Source records:
[Start of section]

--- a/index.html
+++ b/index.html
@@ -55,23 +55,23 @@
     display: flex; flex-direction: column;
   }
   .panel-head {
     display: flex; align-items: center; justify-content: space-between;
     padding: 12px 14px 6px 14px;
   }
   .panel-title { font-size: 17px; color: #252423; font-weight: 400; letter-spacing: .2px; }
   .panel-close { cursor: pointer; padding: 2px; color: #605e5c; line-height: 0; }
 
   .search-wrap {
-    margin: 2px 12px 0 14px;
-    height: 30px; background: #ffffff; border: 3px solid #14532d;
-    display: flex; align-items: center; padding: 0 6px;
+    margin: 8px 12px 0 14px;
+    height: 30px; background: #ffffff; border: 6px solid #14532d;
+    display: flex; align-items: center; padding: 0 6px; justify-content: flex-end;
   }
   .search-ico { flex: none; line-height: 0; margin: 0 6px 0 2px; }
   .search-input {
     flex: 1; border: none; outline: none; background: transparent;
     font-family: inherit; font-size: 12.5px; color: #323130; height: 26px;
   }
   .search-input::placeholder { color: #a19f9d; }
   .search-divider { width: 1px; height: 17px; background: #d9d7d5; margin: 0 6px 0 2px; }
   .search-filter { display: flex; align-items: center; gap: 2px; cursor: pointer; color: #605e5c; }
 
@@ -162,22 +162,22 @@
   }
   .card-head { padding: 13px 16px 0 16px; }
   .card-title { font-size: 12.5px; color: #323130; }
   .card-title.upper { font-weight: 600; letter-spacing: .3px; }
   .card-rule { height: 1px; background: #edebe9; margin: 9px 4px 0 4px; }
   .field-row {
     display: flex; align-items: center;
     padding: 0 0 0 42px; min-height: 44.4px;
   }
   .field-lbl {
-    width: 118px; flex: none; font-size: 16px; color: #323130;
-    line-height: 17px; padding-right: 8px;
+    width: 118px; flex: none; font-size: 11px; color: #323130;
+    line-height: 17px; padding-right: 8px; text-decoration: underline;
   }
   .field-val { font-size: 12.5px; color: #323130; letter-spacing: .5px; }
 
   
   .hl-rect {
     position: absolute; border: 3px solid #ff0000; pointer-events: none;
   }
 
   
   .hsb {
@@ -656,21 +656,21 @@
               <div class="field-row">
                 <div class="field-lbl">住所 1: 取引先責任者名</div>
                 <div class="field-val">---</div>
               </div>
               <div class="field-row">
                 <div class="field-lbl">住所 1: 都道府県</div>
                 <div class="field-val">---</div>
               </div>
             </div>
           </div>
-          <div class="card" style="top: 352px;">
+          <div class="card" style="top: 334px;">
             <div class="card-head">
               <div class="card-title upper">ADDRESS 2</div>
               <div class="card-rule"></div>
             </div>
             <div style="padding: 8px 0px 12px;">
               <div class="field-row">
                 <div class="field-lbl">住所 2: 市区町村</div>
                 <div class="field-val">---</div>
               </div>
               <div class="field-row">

[End of section]
[Start of section]

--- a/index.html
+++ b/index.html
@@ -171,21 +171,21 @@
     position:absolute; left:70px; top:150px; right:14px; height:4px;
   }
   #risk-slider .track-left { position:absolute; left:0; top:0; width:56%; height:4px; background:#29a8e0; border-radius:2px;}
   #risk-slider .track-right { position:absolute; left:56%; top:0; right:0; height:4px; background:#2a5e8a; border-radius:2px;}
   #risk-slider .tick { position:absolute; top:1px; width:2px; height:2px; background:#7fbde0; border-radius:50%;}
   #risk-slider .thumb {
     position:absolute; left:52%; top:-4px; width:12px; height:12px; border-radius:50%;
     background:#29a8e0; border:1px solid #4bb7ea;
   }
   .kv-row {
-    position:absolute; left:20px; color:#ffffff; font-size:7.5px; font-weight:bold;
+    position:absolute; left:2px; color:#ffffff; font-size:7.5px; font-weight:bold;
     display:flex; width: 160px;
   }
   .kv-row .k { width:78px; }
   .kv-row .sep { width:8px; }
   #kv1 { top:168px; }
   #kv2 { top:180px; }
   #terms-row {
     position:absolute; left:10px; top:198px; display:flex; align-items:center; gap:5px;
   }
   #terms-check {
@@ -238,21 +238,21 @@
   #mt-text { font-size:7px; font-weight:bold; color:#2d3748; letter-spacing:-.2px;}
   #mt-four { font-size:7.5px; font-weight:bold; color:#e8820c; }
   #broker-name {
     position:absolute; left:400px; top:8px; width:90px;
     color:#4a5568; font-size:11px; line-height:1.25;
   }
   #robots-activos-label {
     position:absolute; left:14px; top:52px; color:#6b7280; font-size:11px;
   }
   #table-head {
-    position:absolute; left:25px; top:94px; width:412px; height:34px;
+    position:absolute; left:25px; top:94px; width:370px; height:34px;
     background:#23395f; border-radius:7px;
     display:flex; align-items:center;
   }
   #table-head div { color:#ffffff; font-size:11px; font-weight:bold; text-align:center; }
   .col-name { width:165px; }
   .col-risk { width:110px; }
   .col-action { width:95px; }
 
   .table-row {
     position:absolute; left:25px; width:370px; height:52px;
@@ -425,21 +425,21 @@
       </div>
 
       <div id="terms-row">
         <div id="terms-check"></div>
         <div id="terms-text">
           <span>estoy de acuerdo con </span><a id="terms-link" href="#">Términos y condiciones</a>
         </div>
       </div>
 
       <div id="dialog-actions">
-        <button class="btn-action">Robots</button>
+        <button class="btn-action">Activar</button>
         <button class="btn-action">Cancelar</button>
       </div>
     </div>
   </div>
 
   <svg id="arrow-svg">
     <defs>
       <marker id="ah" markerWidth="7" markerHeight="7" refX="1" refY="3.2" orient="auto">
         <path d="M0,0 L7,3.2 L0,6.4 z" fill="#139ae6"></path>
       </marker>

[End of section]
[Start of section]

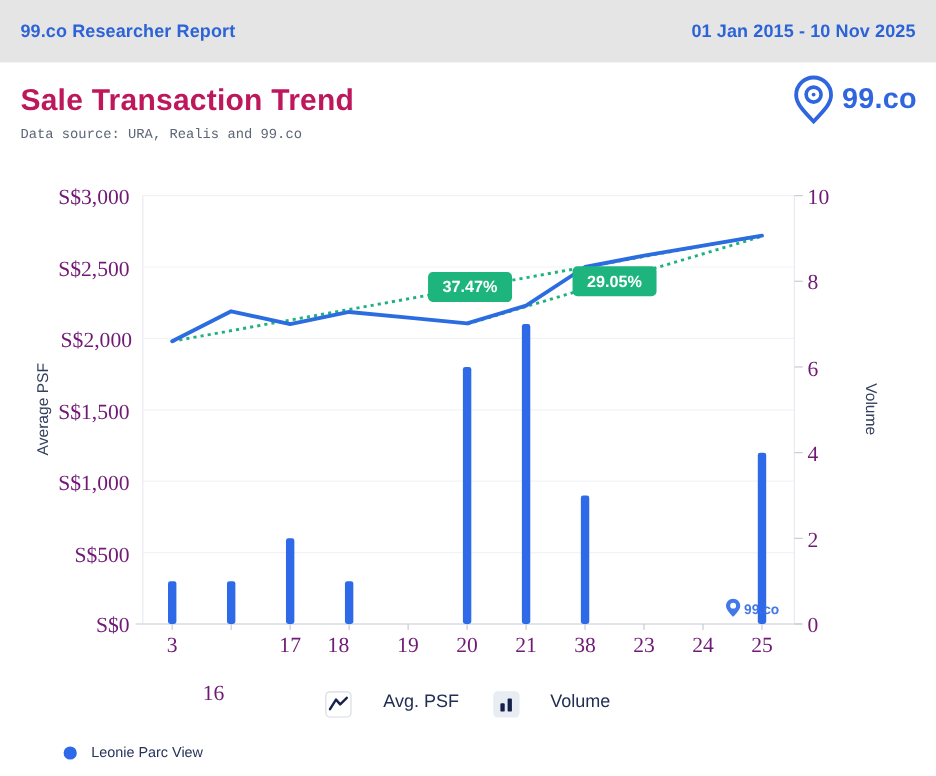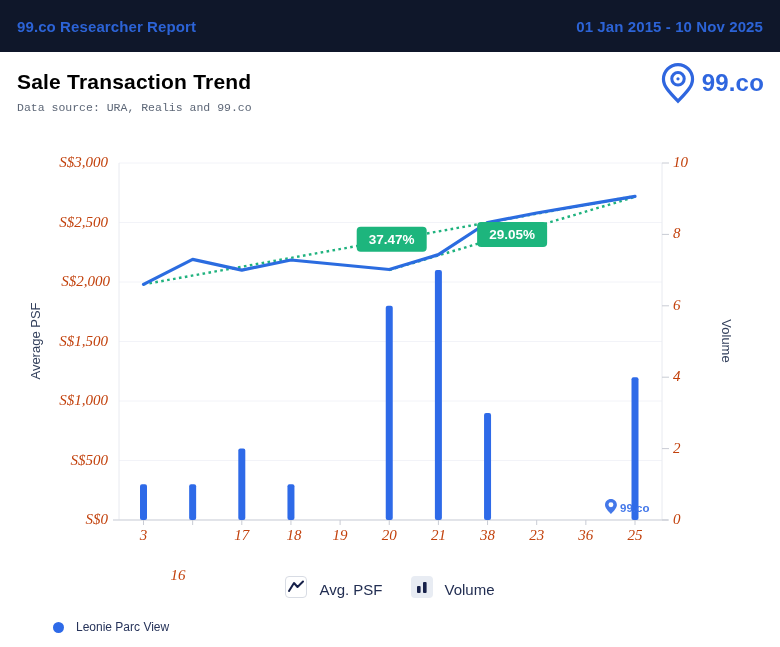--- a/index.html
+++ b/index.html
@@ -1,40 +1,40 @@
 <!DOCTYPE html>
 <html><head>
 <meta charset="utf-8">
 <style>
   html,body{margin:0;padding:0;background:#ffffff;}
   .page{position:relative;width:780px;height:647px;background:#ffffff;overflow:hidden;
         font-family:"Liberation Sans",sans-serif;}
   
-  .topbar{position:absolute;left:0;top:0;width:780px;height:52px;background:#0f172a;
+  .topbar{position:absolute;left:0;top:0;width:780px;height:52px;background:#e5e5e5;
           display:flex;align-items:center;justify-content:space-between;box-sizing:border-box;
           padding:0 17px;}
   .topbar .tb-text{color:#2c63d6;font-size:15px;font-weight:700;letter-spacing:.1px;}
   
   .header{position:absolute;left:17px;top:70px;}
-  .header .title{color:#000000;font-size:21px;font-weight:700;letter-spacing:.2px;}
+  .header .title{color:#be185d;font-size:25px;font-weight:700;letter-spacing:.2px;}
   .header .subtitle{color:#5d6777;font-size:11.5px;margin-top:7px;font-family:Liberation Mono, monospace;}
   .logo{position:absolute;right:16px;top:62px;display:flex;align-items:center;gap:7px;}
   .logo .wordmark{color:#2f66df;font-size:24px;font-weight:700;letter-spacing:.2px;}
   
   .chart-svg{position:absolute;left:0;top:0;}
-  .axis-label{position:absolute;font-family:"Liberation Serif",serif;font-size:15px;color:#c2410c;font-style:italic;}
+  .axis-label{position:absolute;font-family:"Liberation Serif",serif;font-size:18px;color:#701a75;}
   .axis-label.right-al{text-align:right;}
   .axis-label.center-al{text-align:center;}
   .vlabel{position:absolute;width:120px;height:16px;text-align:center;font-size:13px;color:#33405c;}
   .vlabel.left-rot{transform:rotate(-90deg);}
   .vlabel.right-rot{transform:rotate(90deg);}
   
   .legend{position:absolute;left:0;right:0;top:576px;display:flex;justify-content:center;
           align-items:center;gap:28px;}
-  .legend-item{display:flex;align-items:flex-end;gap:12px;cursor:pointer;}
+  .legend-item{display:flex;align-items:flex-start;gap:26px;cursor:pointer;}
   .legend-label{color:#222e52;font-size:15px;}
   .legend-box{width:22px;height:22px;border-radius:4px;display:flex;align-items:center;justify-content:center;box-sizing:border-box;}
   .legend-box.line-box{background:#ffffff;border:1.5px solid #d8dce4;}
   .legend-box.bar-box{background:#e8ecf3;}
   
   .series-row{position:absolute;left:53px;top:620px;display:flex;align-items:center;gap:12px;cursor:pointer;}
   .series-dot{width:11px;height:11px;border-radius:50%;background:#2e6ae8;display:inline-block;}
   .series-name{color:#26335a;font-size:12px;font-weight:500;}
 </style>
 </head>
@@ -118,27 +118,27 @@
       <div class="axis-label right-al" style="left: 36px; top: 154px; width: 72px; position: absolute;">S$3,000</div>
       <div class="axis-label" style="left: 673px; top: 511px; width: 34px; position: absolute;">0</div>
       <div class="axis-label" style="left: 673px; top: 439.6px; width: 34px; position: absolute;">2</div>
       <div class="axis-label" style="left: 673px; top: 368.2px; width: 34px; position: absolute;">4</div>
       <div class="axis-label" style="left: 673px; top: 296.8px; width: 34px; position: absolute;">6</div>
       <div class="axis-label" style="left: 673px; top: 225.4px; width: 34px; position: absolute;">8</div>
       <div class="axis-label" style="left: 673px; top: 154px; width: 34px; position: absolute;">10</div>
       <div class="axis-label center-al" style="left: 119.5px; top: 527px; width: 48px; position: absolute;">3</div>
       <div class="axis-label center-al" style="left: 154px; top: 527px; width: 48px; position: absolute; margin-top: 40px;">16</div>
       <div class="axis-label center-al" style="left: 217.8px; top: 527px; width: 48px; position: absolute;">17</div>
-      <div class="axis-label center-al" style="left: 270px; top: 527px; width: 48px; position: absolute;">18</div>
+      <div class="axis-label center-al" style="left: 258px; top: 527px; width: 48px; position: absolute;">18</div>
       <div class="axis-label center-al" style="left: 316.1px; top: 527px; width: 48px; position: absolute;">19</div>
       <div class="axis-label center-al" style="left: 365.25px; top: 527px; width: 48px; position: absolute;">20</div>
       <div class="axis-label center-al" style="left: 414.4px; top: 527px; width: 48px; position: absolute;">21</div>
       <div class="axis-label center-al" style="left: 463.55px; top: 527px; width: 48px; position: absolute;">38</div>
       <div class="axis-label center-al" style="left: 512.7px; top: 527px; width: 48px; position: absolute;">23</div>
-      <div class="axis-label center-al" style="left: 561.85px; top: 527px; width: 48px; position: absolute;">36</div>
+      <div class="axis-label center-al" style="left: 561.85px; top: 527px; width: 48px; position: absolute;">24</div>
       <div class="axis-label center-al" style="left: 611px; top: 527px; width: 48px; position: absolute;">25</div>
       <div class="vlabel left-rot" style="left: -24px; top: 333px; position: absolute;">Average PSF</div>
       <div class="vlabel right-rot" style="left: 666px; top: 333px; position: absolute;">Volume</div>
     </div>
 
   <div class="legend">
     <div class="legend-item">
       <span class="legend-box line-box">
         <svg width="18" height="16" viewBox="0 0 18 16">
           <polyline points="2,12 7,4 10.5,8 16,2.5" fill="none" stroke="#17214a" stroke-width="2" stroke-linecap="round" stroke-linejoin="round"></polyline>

[End of section]

■ Task ■
In the entries above, identify every line with the word "upper". Copy those lines.

■ Exercise output ■
   .card-title.upper { font-weight: 600; letter-spacing: .3px; }
               <div class="card-title upper">ADDRESS 2</div>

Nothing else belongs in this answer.